■ TASK INSTRUCTIONS
- 1) List every name that the import statements in the LangChain example-selector excerpt below bring in, along with the module each one comes from.
- 2) Print the part of the LangChain example-selector excerpt below that starts with "Next, we will" and goes on through "Chroma.from_texts(to_vectorize, embeddings, metadatas=examples)".

■ EXTRACT PROVIDED
"""

Next, we will convert our examples into vector form using sentence transformers and employ a semantic similarity example selector. While vectorization is not strictly necessary, it’s preferred as it transforms our sentences into embeddings, capturing the meaning and context of sentences. This enables LLMs to leverage semantic information, resulting in better-generated responses.

from langchain.prompts import SemanticSimilarityExampleSelector
from langchain.embeddings import HuggingFaceEmbeddings
from langchain.vectorstores import Chroma


embeddings = HuggingFaceEmbeddings()

to_vectorize = [" ".join(example.values()) for example in examples]

vectorstore = Chroma.from_texts(to_vectorize, embeddings, metadatas=examples)

example_selector = SemanticSimilarityExampleSelector(
    vectorstore=vectorstore,
    k=1,
)

I am using Chroma DB here which is a vector store and can run in-memory in a python or Jupyter notebook.

Setting up the few shot prompt

Now, let’s configure the few-shot prompt variable that we’ll be passing to the large language model.

"""

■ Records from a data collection
"""

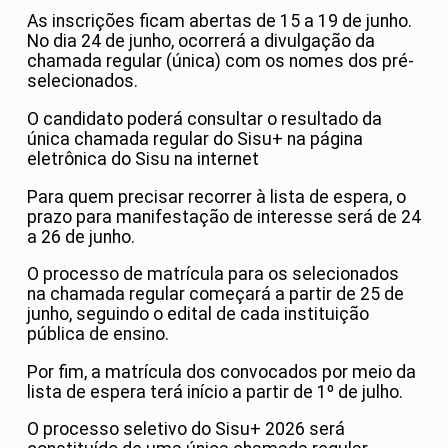
As inscrições ficam abertas de 15 a 19 de junho.
No dia 24 de junho, ocorrerá a divulgação da
chamada regular (única) com os nomes dos pré-
selecionados.
O candidato poderá consultar o resultado da
única chamada regular do Sisu+ na página
eletrônica do Sisu na internet
Para quem precisar recorrer à lista de espera, o
prazo para manifestação de interesse será de 24
a 26 de junho.
O processo de matrícula para os selecionados
na chamada regular começará a partir de 25 de
junho, seguindo o edital de cada instituição
pública de ensino.
Por fim, a matrícula dos convocados por meio da
lista de espera terá início a partir de 1º de julho.
O processo seletivo do Sisu+ 2026 será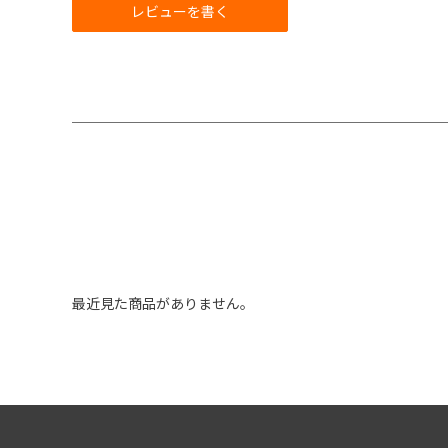
レビューを書く
最近見た商品がありません。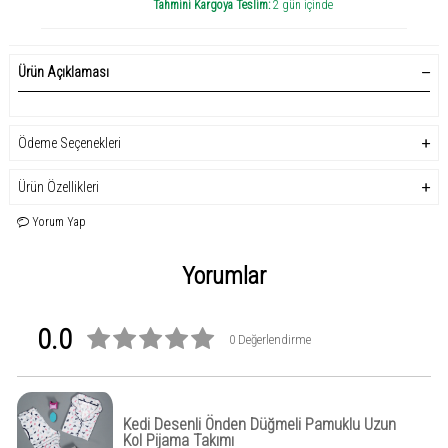
Tahmini Kargoya Teslim:
2 gün içinde
Ürün Açıklaması
Ödeme Seçenekleri
Ürün Özellikleri
Yorum Yap
Yorumlar
0.0
0 Değerlendirme
Kedi Desenli Önden Düğmeli Pamuklu Uzun
Kol Pijama Takımı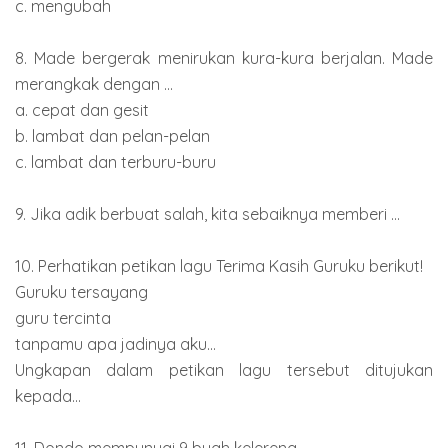
c. mengubah
8. Made bergerak menirukan kura-kura berjalan. Made
merangkak dengan ...
a. cepat dan gesit
b. lambat dan pelan-pelan
c. lambat dan terburu-buru
9. Jika adik berbuat salah, kita sebaiknya memberi ...
10. Perhatikan petikan lagu Terima Kasih Guruku berikut!
Guruku tersayang
guru tercinta
tanpamu apa jadinya aku...
Ungkapan dalam petikan lagu tersebut ditujukan
kepada...
11. Dondo mempunyai 9 buah kelereng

"""

■ SOLUTION LIST
- 1)
- SemanticSimilarityExampleSelector, from langchain.prompts
- HuggingFaceEmbeddings, from langchain.embeddings
- Chroma, from langchain.vectorstores

- 2)
Next, we will convert our examples into vector form using sentence transformers and employ a semantic similarity example selector. While vectorization is not strictly necessary, it’s preferred as it transforms our sentences into embeddings, capturing the meaning and context of sentences. This enables LLMs to leverage semantic information, resulting in better-generated responses.

from langchain.prompts import SemanticSimilarityExampleSelector
from langchain.embeddings import HuggingFaceEmbeddings
from langchain.vectorstores import Chroma


embeddings = HuggingFaceEmbeddings()

to_vectorize = [" ".join(example.values()) for example in examples]

vectorstore = Chroma.from_texts(to_vectorize, embeddings, metadatas=examples)